Monthly Talking Point – March 2020

This month from the Reverend Nigel Jones

Do you need to be perfect to live with God? You are probably reading this some time not far from 26 February, Ash Wednesday. At St Andrew’s on this day we are exhorted to “turn away from sin”. But how? What should we do in response to these words?

I am writing this in January when we have just been hearing the words of John the Baptist: “Behold the Lamb of God who takes away the sin of the world.”

But what does this mean? How does Jesus take away the sin of the world?

Clearly not by making everything perfect. The world carries on pretty much as normal. Human beings, including Christians, continue to live in a state of imperfection, which we call sin, including but not limited to, moral imperfection.

So how then? Jesus’ death and resurrection have not returned us to the Garden of Eden. We still sin and we still have pain in childbirth. We still have to till the soil by the sweat of our brow and deal with thorns and thistles. All the consequences of Adam’s and Eve’s disobedience are still with us. Snakes are still horrid. The little child still cannot put its hand on the adder’s den. That remains an eschatological hope, a hope of a heaven to come.
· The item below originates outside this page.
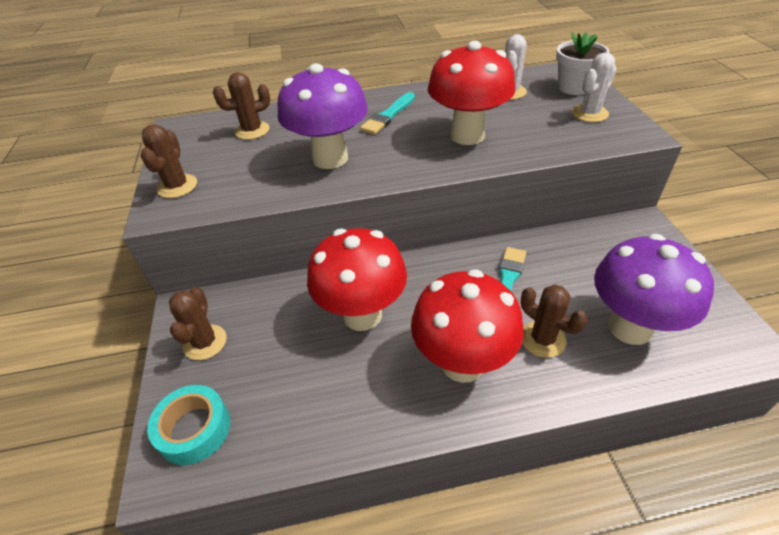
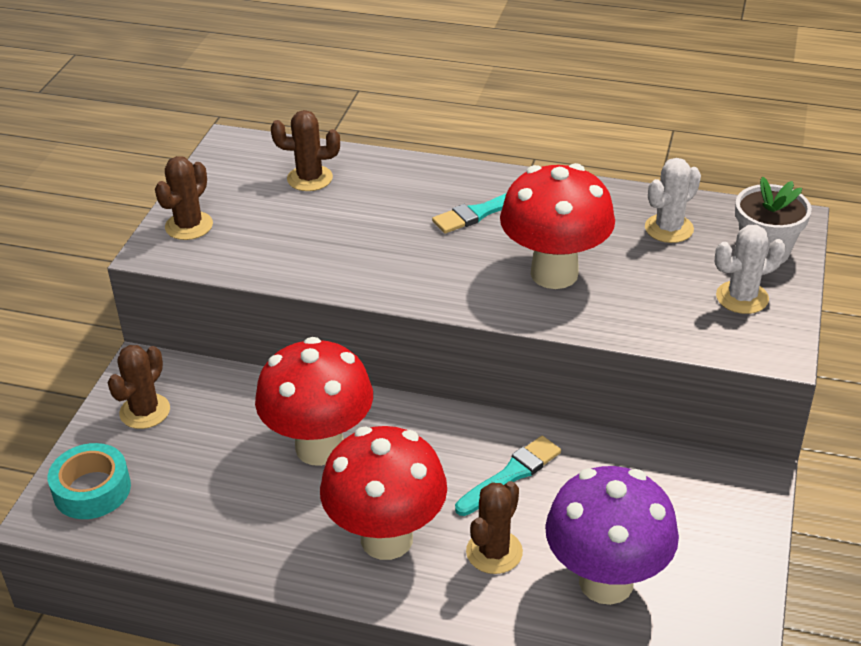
camera: 25 degrees right, 5 degrees down
(330, 158) = (370, 248): purple mushroom -> none
(542, 339) = (494, 552): brown cactus -> brown cactus turned 45 degrees clockwise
“Behold the Lamb of God who takes away the sin of the world”. One way we think about these words as fulfilled is in the promise of life with God in the future, that we will be in Paradise in the life beyond this one. Perhaps as Christians we should think and proclaim more often and more confidently that we are looking forward to going to heaven!
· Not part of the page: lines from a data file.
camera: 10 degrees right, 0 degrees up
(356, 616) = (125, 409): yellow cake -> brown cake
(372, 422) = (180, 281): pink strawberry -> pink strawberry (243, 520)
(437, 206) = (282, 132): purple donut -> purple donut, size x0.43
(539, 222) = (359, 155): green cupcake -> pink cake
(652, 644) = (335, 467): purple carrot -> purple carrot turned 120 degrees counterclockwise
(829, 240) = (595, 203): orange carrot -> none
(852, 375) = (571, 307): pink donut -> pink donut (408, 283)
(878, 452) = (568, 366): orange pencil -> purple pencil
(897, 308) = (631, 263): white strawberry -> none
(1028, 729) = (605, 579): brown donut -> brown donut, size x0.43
But we’re certainly not there yet. For now, it seems that the Christian solution to the world’s brokenness and sin is to accept it. God’s forgiveness of our imperfection, and our forgiveness of one another’s. And acceptance of all the pain and suffering of this life, as we identify with not a Greek God on Mount Olympus, but a crucified God here in the midst of the sin of the world.

I sometimes come across evangelical Christians who object to a regular saying of a confession because they sought God’s forgiveness when they became Christians and now, as the first letter of John tells us, if anyone is in Christ he does not continue to sin. But whatever those words are supposed to mean, they clearly do not mean that people become morally perfect when they become Christians. A regular confession, whether formal in liturgy or, much more powerfully in my experience, informally between you and God – asking for forgiveness is ongoing and will never end this side of the grave.

So does Jesus take away the sin of the world by a kind of acceptance of human sin? By making it kind of OK. And by declaring God’s never-ending forgiveness, like in the father of the Prodigal Son? But not once: every day?

You might say, that’s not taking away the sin of the world, that’s just compromising with it. Well of course it is. Clearly the world remains a sinful place. Morally deficient and full of brokenness and pain.

Or you could say, as critics of Christianity sometimes do, well that just means that you can live your life however you want, sin away, and it doesn’t matter because you can just say sorry. But if that is your attitude then you are not really saying sorry. Seeking God’s forgiveness inevitably means repentance. You haven’t got to convince anyone else that you mean it – only God.

And although there are no doubt plenty of people who go by the name of Christian who do live insincere and unrepentant lives, we also know many people whose Christian faith has led and continues to lead them to be the most moral, virtuous, courageous, self-giving and loving people on this planet. That’s not necessarily famous heroes of the faith. It might be the old man who lives next door.

“Behold the Lamb of God who takes away the sin of the world.” How? Clearly not by waving a magic wand and returning this world to the state of the Garden of Eden. So how?

By declaring that it is OK to be a sinful human being. By accepting that that is the only state in which you can be human. By asserting that God loves and accepts us as we are, despite our imperfection. By challenging, maybe, the widespread belief that you need to be perfect to live with God?

The Cross of Christ is sometimes described as God taking responsibility for the brokenness of creation.

Whether you take this as licence not to try to follow God’s ways, or whether you respond in love and gratitude and seek to follow him, will be up to you.